I need each line of the entries below that includes the string "provider".

───── DATA FOR THIS TASK

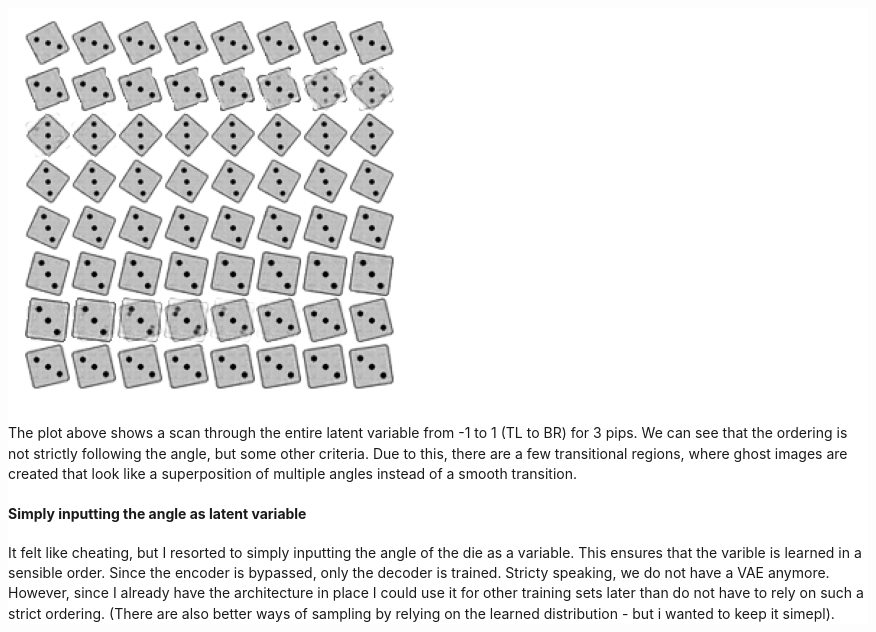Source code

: ![](2220841699570670396.png)

The plot above shows a scan through the entire latent variable from -1 to 1 (TL to BR) for 3 pips. We can see that the ordering is not strictly following the angle, but some other criteria. Due to this, there are a few transitional regions, where ghost images are created that look like a superposition of multiple angles instead of a smooth transition.

#### Simply inputting the angle as latent variable

It felt like cheating, but I resorted to simply inputting the angle of the die as a variable. This ensures that the varible is learned in a sensible order. Since the encoder is bypassed, only the decoder is trained. Stricty speaking, we do not have a VAE anymore. However, since I already have the architecture in place I could use it for other training sets later than do not have to rely on such a strict ordering. (There are also better ways of sampling by relying on the learned distribution - but i wanted to keep it simepl).
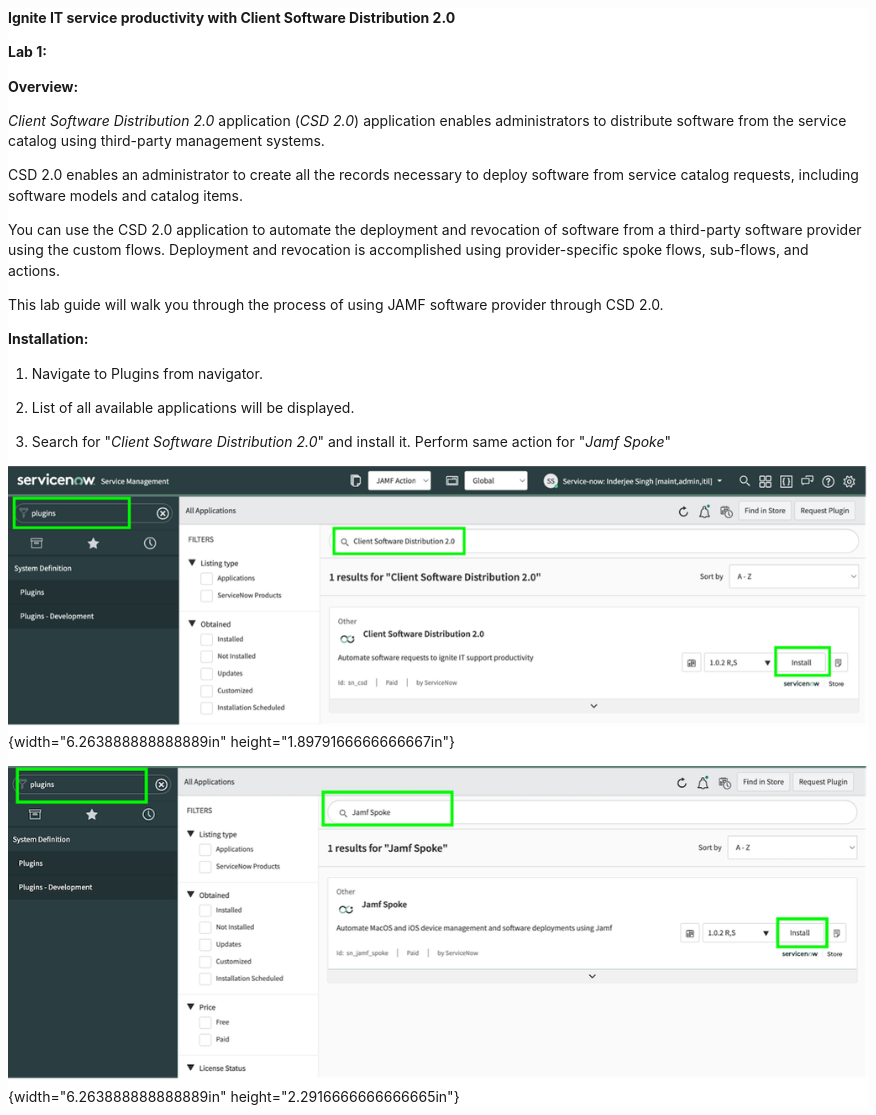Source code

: **Ignite IT service productivity with Client Software Distribution 2.0**

**Lab 1:**

**Overview:**

*Client Software Distribution 2.0* application (*CSD 2.0*) application
enables administrators to distribute software from the service catalog
using third-party management systems.

CSD 2.0 enables an administrator to create all the records necessary to
deploy software from service catalog requests, including software models
and catalog items.

You can use the CSD 2.0 application to automate the deployment and
revocation of software from a third-party software provider using the
custom flows. Deployment and revocation is accomplished using
provider-specific spoke flows, sub-flows, and actions. 

This lab guide will walk you through the process of using JAMF software
provider through CSD 2.0.

**Installation:**

1.  Navigate to Plugins from navigator.

2.  List of all available applications will be displayed.

3.  Search for "*Client Software Distribution 2.0*" and install it.
    Perform same action for "*Jamf Spoke*"

![](./media/image1.png){width="6.263888888888889in"
height="1.8979166666666667in"}

![](./media/image2.png){width="6.263888888888889in"
height="2.2916666666666665in"}

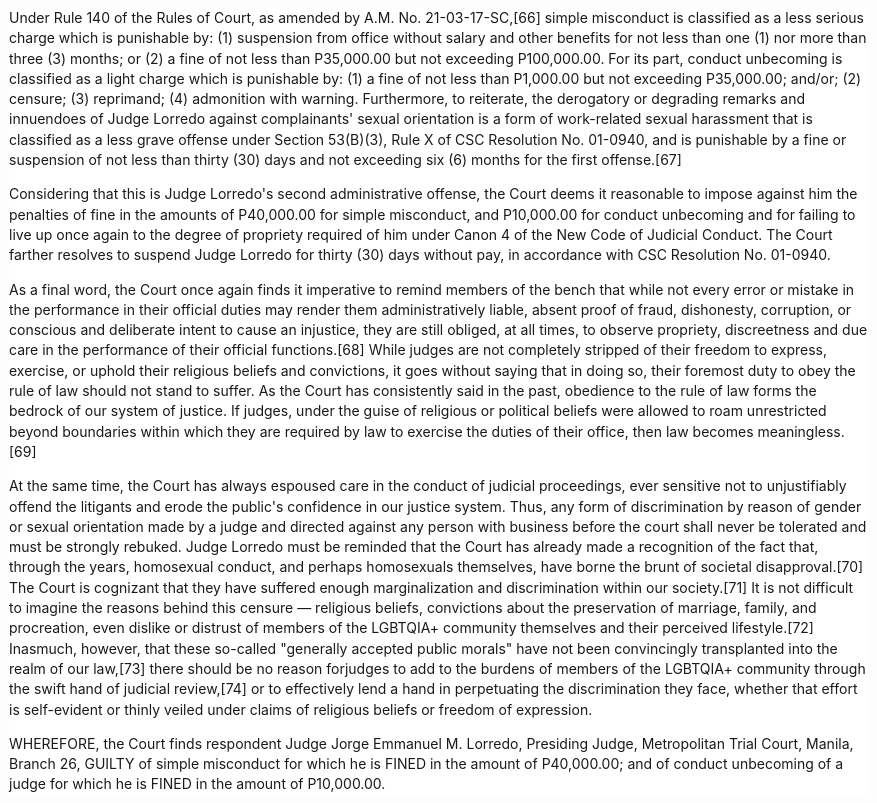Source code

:   

Under Rule 140 of the Rules of Court, as amended by A.M. No. 21-03-17-SC,[66] simple misconduct is classified as a less serious charge which is punishable by: (1) suspension from office without salary and other benefits for not less than one (1) nor more than three (3) months; or (2) a fine of not less than P35,000.00 but not exceeding P100,000.00. For its part, conduct unbecoming is classified as a light charge which is punishable by: (1) a fine of not less than P1,000.00 but not exceeding P35,000.00; and/or; (2) censure; (3) reprimand; (4) admonition with warning. Furthermore, to reiterate, the derogatory or degrading remarks and innuendoes of Judge Lorredo against complainants' sexual orientation is a form of work-related sexual harassment that is classified as a less grave offense under Section 53(B)(3), Rule X of CSC Resolution No. 01-0940, and is punishable by a fine or suspension of not less than thirty (30) days and not exceeding six (6) months for the first offense.[67]

  

Considering that this is Judge Lorredo's second administrative offense, the Court deems it reasonable to impose against him the penalties of fine in the amounts of P40,000.00 for simple misconduct, and P10,000.00 for conduct unbecoming and for failing to live up once again to the degree of propriety required of him under Canon 4 of the New Code of Judicial Conduct. The Court farther resolves to suspend Judge Lorredo for thirty (30) days without pay, in accordance with CSC Resolution No. 01-0940.

  

As a final word, the Court once again finds it imperative to remind members of the bench that while not every error or mistake in the performance in their official duties may render them administratively liable, absent proof of fraud, dishonesty, corruption, or conscious and deliberate intent to cause an injustice, they are still obliged, at all times, to observe propriety, discreetness and due care in the performance of their official functions.[68] While judges are not completely stripped of their freedom to express, exercise, or uphold their religious beliefs and convictions, it goes without saying that in doing so, their foremost duty to obey the rule of law should not stand to suffer. As the Court has consistently said in the past, obedience to the rule of law forms the bedrock of our system of justice. If judges, under the guise of religious or political beliefs were allowed to roam unrestricted beyond boundaries within which they are required by law to exercise the duties of their office, then law becomes meaningless.[69]

  

At the same time, the Court has always espoused care in the conduct of judicial proceedings, ever sensitive not to unjustifiably offend the litigants and erode the public's confidence in our justice system. Thus, any form of discrimination by reason of gender or sexual orientation made by a judge and directed against any person with business before the court shall never be tolerated and must be strongly rebuked. Judge Lorredo must be reminded that the Court has already made a recognition of the fact that, through the years, homosexual conduct, and perhaps homosexuals themselves, have borne the brunt of societal disapproval.[70] The Court is cognizant that they have suffered enough marginalization and discrimination within our society.[71] It is not difficult to imagine the reasons behind this censure — religious beliefs, convictions about the preservation of marriage, family, and procreation, even dislike or distrust of members of the LGBTQIA+ community themselves and their perceived lifestyle.[72] Inasmuch, however, that these so-called "generally accepted public morals" have not been convincingly transplanted into the realm of our law,[73] there should be no reason forjudges to add to the burdens of members of the LGBTQIA+ community through the swift hand of judicial review,[74] or to effectively lend a hand in perpetuating the discrimination they face, whether that effort is self-evident or thinly veiled under claims of religious beliefs or freedom of expression.

  

WHEREFORE, the Court finds respondent Judge Jorge Emmanuel M. Lorredo, Presiding Judge, Metropolitan Trial Court, Manila, Branch 26, GUILTY of simple misconduct for which he is FINED in the amount of P40,000.00; and of conduct unbecoming of a judge for which he is FINED in the amount of P10,000.00.
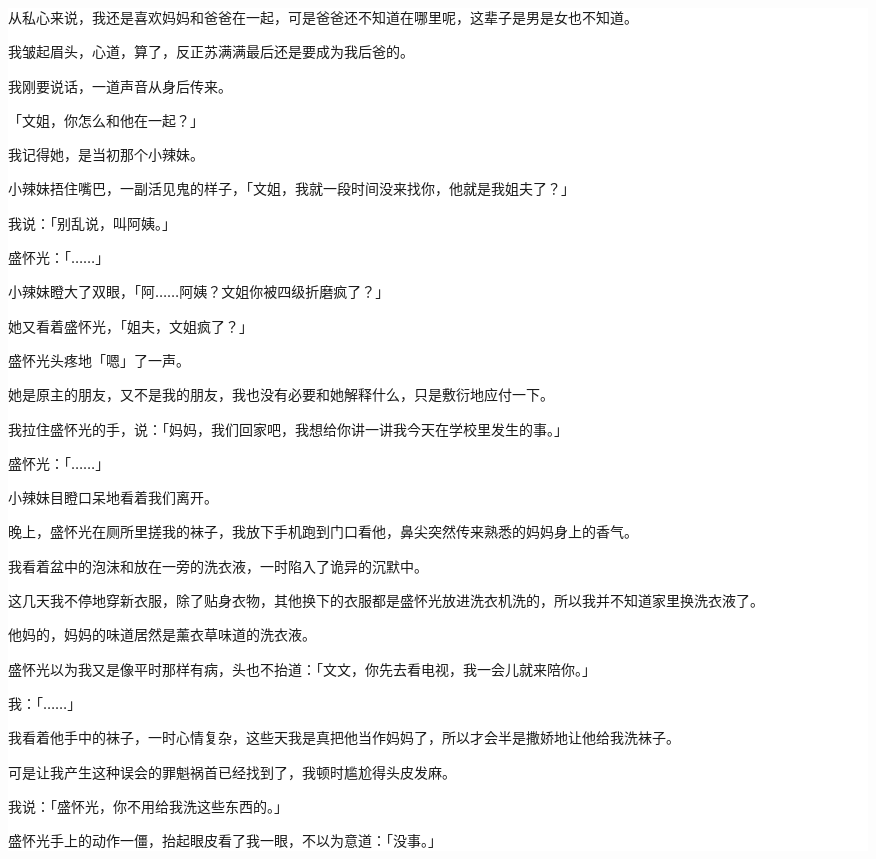 从私心来说，我还是喜欢妈妈和爸爸在一起，可是爸爸还不知道在哪里呢，这辈子是男是女也不知道。


我皱起眉头，心道，算了，反正苏满满最后还是要成为我后爸的。


我刚要说话，一道声音从身后传来。


「文姐，你怎么和他在一起？」


我记得她，是当初那个小辣妹。


小辣妹捂住嘴巴，一副活见鬼的样子，「文姐，我就一段时间没来找你，他就是我姐夫了？」


我说：「别乱说，叫阿姨。」


盛怀光：「……」


小辣妹瞪大了双眼，「阿……阿姨？文姐你被四级折磨疯了？」


她又看着盛怀光，「姐夫，文姐疯了？」


盛怀光头疼地「嗯」了一声。


她是原主的朋友，又不是我的朋友，我也没有必要和她解释什么，只是敷衍地应付一下。


我拉住盛怀光的手，说：「妈妈，我们回家吧，我想给你讲一讲我今天在学校里发生的事。」


盛怀光：「……」


小辣妹目瞪口呆地看着我们离开。


晚上，盛怀光在厕所里搓我的袜子，我放下手机跑到门口看他，鼻尖突然传来熟悉的妈妈身上的香气。


我看着盆中的泡沫和放在一旁的洗衣液，一时陷入了诡异的沉默中。


这几天我不停地穿新衣服，除了贴身衣物，其他换下的衣服都是盛怀光放进洗衣机洗的，所以我并不知道家里换洗衣液了。


他妈的，妈妈的味道居然是薰衣草味道的洗衣液。


盛怀光以为我又是像平时那样有病，头也不抬道：「文文，你先去看电视，我一会儿就来陪你。」


我：「……」


我看着他手中的袜子，一时心情复杂，这些天我是真把他当作妈妈了，所以才会半是撒娇地让他给我洗袜子。


可是让我产生这种误会的罪魁祸首已经找到了，我顿时尴尬得头皮发麻。


我说：「盛怀光，你不用给我洗这些东西的。」


盛怀光手上的动作一僵，抬起眼皮看了我一眼，不以为意道：「没事。」

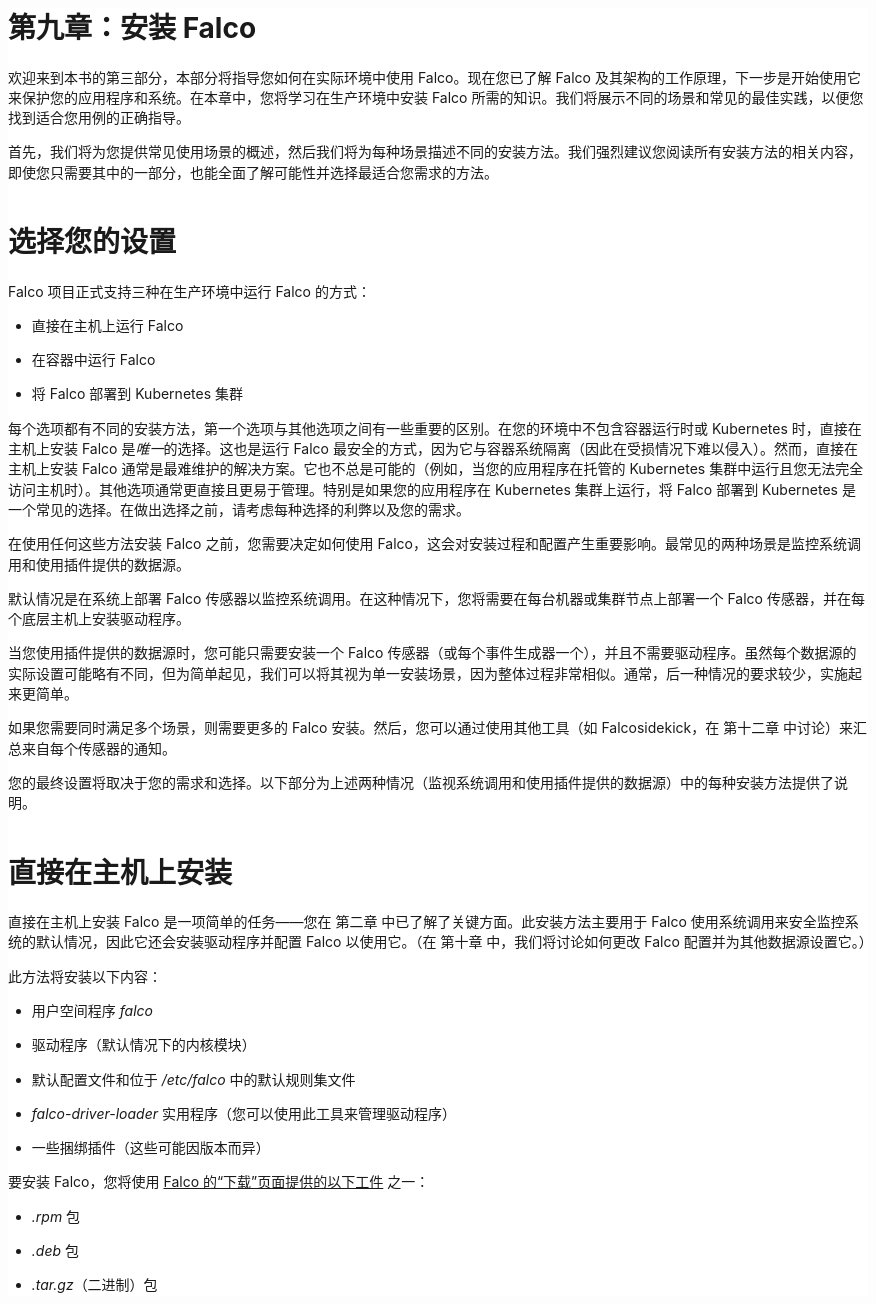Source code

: # 第九章：安装 Falco

欢迎来到本书的第三部分，本部分将指导您如何在实际环境中使用 Falco。现在您已了解 Falco 及其架构的工作原理，下一步是开始使用它来保护您的应用程序和系统。在本章中，您将学习在生产环境中安装 Falco 所需的知识。我们将展示不同的场景和常见的最佳实践，以便您找到适合您用例的正确指导。

首先，我们将为您提供常见使用场景的概述，然后我们将为每种场景描述不同的安装方法。我们强烈建议您阅读所有安装方法的相关内容，即使您只需要其中的一部分，也能全面了解可能性并选择最适合您需求的方法。

# 选择您的设置

Falco 项目正式支持三种在生产环境中运行 Falco 的方式：

+   直接在主机上运行 Falco

+   在容器中运行 Falco

+   将 Falco 部署到 Kubernetes 集群

每个选项都有不同的安装方法，第一个选项与其他选项之间有一些重要的区别。在您的环境中不包含容器运行时或 Kubernetes 时，直接在主机上安装 Falco 是*唯一*的选择。这也是运行 Falco 最安全的方式，因为它与容器系统隔离（因此在受损情况下难以侵入）。然而，直接在主机上安装 Falco 通常是最难维护的解决方案。它也不总是可能的（例如，当您的应用程序在托管的 Kubernetes 集群中运行且您无法完全访问主机时）。其他选项通常更直接且更易于管理。特别是如果您的应用程序在 Kubernetes 集群上运行，将 Falco 部署到 Kubernetes 是一个常见的选择。在做出选择之前，请考虑每种选择的利弊以及您的需求。

在使用任何这些方法安装 Falco 之前，您需要决定如何使用 Falco，这会对安装过程和配置产生重要影响。最常见的两种场景是监控系统调用和使用插件提供的数据源。

默认情况是在系统上部署 Falco 传感器以监控系统调用。在这种情况下，您将需要在每台机器或集群节点上部署一个 Falco 传感器，并在每个底层主机上安装驱动程序。

当您使用插件提供的数据源时，您可能只需要安装一个 Falco 传感器（或每个事件生成器一个），并且不需要驱动程序。虽然每个数据源的实际设置可能略有不同，但为简单起见，我们可以将其视为单一安装场景，因为整体过程非常相似。通常，后一种情况的要求较少，实施起来更简单。

如果您需要同时满足多个场景，则需要更多的 Falco 安装。然后，您可以通过使用其他工具（如 Falcosidekick，在 第十二章 中讨论）来汇总来自每个传感器的通知。

您的最终设置将取决于您的需求和选择。以下部分为上述两种情况（监视系统调用和使用插件提供的数据源）中的每种安装方法提供了说明。

# 直接在主机上安装

直接在主机上安装 Falco 是一项简单的任务——您在 第二章 中已了解了关键方面。此安装方法主要用于 Falco 使用系统调用来安全监控系统的默认情况，因此它还会安装驱动程序并配置 Falco 以使用它。（在 第十章 中，我们将讨论如何更改 Falco 配置并为其他数据源设置它。）

此方法将安装以下内容：

+   用户空间程序 *falco*

+   驱动程序（默认情况下的内核模块）

+   默认配置文件和位于 */etc/falco* 中的默认规则集文件

+   *falco-driver-loader* 实用程序（您可以使用此工具来管理驱动程序）

+   一些捆绑插件（这些可能因版本而异）

要安装 Falco，您将使用 [Falco 的“下载”页面提供的以下工件](https://oreil.ly/sOLzu) 之一：

+   *.rpm* 包

+   *.deb* 包

+   *.tar.gz*（二进制）包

──────────

#### ANSWER
revocation of software from a third-party software provider using the
provider-specific spoke flows, sub-flows, and actions. 
provider through CSD 2.0.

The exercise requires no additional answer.